In “Birthrights” three female characters are central. When Helen (Kate Raison) discovers she is infertile, her sister Claudia (Michelle Doake) volunteers to bear her a child. Claudia later decides she also wants to be a mother, but despite repeated attempts at IVF, she fails to conceive. Their own mother, Margaret (Lorraine Bayly), is a sounding board for the sisters and an intermediary when their relationship breaks down; her daughters use her feminist path as a yardstick of their own lives.

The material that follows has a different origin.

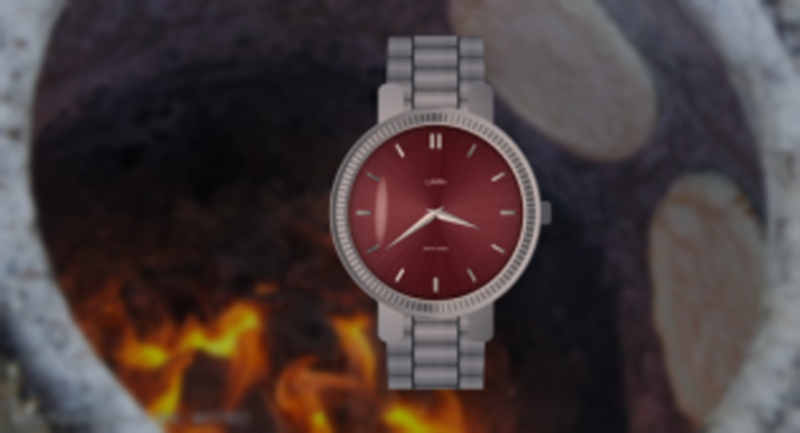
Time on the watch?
3:39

Williamson wrote “Birthrights” after extensive research with people experienced in surrogacy. That research underpins his firm grasp of the issues and imbues the play with authenticity. His characters and their experiences are honest, assured and, at times, chillingly accurate. It’s a relief to see he has jettisoned his trademark glib gags and whittled down the zeitgeisty references to contempo issues that so often ring hollow onstage.
But “Birthrights” still contains some trademark Williamson. He obviously has been watching “Sex in the City” — out of nowhere the mom offers: “The best lover I ever had was a Japanese vibrator.”
And Claudia’s early jibe at “the patriarchal medical system” is vintage Williamson. Does anyone still speak like that?
Doake’s Claudia is too shrill at times, but she’s well offset by the assured perfs of Ensemble Theater vets Raison and Bayly.
“Birthrights” had its world premiere at the Melbourne Theater Co. in April, despite Williamson having promised the privilege to Ensemble topper Sandra Yates. Australia’s wealthiest grant-backed troupe, the Sydney Theater Co. has habitually produced the annual Williamson sellout world preem, but this year missed out.
The decision, apparently a reward for the many repertory Williamsons staged at Ensemble over time, may not have been the right call. Several cast members stumbled over lines — hard to tell if the cause was opening-night nerves or a lack of preparation. The costumes were so haphazard that they were a distraction, while the set — a bulging mass of marbled blue — cramped the players and was eye-scorchingly ugly. If the issue was money, surely Ensemble could have spent a little more — a new Williamson is a B.O. guarantee, after all.